L’aquaculture est souvent présentée comme une solution durable pour répondre à la demande croissante en protéines animales. Elle représente déjà plus de la moitié du poisson consommé dans le monde. En Afrique, elle est perçue comme une opportunité stratégique pour réduire la pression sur les stocks sauvages et améliorer la sécurité alimentaire. Mais la plupart des poissons d’élevage sont encore nourris avec de la farine et de l’huile issues de poissons sauvages. Les grandes fermes d’Europe et d’Asie alimentent leurs bassins avec du poisson pêché au large des côtes ouest-africaines. Comme le souligne Mansour Boidaha, président de l’ONG mauritanienne Zakaria : “Quand ils viennent pêcher en Mauritanie, ils pêchent du poisson pélagique alors que ce n’est pas autorisé, et du poisson frais. Un bateau peut en pêcher jusqu’à 900 tonnes par jour. Or, il faut 5 tonnes de poissons frais pour faire une tonne de farine de poisson. Cela signifie que l’on perd 5 tonnes de poissons frais à la consommation. Et, pendant ce temps, les Mauritaniens crèvent de faim et de soif. C’est inacceptable.”
Ce constat révèle un paradoxe : l’aquaculture censée soulager la pression sur les océans contribue en réalité à leur surexploitation, privant les populations locales d’une ressource alimentaire essentielle.

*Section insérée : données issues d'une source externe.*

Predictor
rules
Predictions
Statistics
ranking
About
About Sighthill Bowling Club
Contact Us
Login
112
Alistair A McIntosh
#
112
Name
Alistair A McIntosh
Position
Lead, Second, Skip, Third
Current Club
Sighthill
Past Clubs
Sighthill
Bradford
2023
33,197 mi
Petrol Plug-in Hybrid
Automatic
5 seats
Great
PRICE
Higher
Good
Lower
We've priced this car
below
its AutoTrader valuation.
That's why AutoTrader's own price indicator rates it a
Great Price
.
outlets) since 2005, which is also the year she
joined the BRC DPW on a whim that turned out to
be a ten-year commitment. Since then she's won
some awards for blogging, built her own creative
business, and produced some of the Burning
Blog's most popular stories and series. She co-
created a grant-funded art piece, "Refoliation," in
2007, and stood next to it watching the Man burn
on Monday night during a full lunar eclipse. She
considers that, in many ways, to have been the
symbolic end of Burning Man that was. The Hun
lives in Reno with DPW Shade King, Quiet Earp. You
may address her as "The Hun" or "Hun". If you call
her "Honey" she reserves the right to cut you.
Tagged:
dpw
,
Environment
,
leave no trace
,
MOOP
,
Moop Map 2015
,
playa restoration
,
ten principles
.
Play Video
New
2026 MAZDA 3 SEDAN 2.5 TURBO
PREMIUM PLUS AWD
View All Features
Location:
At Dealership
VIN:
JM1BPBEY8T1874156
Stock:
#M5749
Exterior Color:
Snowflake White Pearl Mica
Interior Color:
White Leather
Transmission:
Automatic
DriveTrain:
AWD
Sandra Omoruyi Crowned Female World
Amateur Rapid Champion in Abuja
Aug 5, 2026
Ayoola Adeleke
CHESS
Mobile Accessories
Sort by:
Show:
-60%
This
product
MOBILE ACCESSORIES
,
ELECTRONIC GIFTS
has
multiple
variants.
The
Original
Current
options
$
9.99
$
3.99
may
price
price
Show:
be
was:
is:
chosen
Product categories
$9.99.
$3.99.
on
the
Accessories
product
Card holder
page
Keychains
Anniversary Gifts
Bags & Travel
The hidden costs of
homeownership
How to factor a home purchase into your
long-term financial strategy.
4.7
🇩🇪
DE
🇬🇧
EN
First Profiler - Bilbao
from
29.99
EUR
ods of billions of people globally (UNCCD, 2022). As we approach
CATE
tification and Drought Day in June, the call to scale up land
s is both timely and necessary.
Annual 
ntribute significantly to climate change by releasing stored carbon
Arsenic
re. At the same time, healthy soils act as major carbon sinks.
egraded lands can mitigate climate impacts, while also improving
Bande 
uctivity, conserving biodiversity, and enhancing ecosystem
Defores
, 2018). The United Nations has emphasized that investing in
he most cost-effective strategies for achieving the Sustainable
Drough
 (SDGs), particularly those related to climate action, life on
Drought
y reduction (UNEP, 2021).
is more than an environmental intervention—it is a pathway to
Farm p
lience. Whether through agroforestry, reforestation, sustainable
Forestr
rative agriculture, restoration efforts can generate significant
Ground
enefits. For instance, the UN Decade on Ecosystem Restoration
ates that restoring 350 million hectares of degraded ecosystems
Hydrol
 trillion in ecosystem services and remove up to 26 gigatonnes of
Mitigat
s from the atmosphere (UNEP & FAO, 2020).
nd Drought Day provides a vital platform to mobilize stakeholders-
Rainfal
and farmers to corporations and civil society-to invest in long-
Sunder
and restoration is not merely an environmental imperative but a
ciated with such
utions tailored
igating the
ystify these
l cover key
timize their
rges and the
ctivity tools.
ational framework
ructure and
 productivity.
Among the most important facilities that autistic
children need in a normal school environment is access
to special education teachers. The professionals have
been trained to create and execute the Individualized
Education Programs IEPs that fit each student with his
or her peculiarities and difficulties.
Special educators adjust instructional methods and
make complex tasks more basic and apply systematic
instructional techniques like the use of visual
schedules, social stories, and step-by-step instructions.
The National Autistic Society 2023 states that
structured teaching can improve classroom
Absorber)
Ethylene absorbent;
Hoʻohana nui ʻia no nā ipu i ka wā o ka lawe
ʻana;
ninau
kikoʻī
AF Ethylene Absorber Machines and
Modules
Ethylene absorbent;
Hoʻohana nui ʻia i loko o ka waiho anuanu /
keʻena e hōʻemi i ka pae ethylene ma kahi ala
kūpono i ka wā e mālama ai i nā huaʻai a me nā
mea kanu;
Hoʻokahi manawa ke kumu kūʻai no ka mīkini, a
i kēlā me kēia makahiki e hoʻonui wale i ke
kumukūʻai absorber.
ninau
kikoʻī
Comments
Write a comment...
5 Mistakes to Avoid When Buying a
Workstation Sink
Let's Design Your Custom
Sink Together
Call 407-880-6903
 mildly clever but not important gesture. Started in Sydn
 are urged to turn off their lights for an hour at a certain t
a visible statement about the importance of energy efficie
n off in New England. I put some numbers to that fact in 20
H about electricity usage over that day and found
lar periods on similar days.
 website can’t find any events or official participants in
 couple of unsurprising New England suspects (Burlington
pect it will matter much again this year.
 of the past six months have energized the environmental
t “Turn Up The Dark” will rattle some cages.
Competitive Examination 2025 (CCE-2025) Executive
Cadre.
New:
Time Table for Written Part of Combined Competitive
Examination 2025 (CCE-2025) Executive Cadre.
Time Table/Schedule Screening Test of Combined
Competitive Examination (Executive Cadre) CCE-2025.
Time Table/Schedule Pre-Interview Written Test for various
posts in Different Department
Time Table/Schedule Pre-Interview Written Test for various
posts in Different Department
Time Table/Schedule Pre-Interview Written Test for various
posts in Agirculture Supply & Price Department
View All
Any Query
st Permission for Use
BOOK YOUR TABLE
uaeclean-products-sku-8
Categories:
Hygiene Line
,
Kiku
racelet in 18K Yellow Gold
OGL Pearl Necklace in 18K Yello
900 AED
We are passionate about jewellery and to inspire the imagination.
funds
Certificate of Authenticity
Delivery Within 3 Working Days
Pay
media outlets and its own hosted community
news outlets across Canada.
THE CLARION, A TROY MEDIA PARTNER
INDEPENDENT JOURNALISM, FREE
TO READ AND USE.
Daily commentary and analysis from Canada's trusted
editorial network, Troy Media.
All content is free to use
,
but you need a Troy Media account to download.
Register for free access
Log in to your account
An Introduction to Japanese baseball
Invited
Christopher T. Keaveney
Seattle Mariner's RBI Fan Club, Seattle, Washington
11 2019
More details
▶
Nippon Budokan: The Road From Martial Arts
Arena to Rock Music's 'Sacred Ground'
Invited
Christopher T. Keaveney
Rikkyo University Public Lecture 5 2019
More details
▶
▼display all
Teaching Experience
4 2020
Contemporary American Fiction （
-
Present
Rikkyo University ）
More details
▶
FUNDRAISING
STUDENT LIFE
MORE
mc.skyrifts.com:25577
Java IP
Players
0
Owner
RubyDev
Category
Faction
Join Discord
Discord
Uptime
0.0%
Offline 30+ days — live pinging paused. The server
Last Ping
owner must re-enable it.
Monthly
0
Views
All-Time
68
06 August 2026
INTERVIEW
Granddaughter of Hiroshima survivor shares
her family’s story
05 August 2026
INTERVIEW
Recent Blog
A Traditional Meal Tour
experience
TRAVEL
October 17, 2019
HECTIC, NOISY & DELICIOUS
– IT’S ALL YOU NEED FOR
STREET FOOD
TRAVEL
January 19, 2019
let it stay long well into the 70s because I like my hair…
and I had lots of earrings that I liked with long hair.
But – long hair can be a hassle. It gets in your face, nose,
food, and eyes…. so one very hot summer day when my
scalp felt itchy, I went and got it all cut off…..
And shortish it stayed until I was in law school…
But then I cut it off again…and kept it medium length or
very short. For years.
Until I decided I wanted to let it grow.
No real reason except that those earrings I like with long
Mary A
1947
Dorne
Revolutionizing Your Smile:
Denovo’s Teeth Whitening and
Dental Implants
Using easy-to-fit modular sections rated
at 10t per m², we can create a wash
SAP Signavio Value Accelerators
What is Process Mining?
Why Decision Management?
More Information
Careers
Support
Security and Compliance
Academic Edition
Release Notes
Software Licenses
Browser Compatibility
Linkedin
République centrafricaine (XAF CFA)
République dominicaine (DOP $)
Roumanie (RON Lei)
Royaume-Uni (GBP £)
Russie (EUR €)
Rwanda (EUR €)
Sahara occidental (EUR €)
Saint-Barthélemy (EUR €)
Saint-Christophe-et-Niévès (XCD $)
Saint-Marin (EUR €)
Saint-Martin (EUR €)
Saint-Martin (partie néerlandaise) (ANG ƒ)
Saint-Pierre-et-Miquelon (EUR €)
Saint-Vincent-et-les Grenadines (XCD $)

Pratiquée de manière responsable, l’aquaculture peut offrir de nombreux avantages. Elle fournit une source locale de protéines, crée des emplois ruraux et réduit la dépendance aux importations. Elle peut aussi contribuer à la résilience des communautés face aux changements climatiques et à la raréfaction des ressources halieutiques. Des innovations comme l’aquaponie ou les systèmes en recirculation montrent qu’il est possible de limiter la consommation d’eau et la pollution.
Cependant, l’aquaculture mal encadrée peut générer des impacts négatifs : pollution des eaux par les rejets, propagation de maladies aux poissons sauvages, usage excessif d’antibiotiques et atteintes à la biodiversité. Le recours massif à la farine de poisson, produite à partir de captures illégales ou excessives, accentue la pression sur les stocks marins et menace directement la sécurité alimentaire des populations locales.
Pour que l’aquaculture devienne réellement durable, il faut investir dans des alternatives alimentaires (protéines végétales, insectes, algues), renforcer la réglementation contre la pêche illégale, et développer des modèles intégrés comme l’aquaponie. L’approche Une Seule Santé doit guider cette transformation afin de garantir que l’aquaculture contribue à la sécurité alimentaire sans compromettre la santé des écosystèmes.